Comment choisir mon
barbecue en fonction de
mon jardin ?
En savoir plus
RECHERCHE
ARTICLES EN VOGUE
________________________
:: REQUEST ::
Exactly reproduce all of the entries.

:: EXERCISE ANSWER ::
Comment choisir mon
barbecue en fonction de
mon jardin ?
En savoir plus
RECHERCHE
ARTICLES EN VOGUE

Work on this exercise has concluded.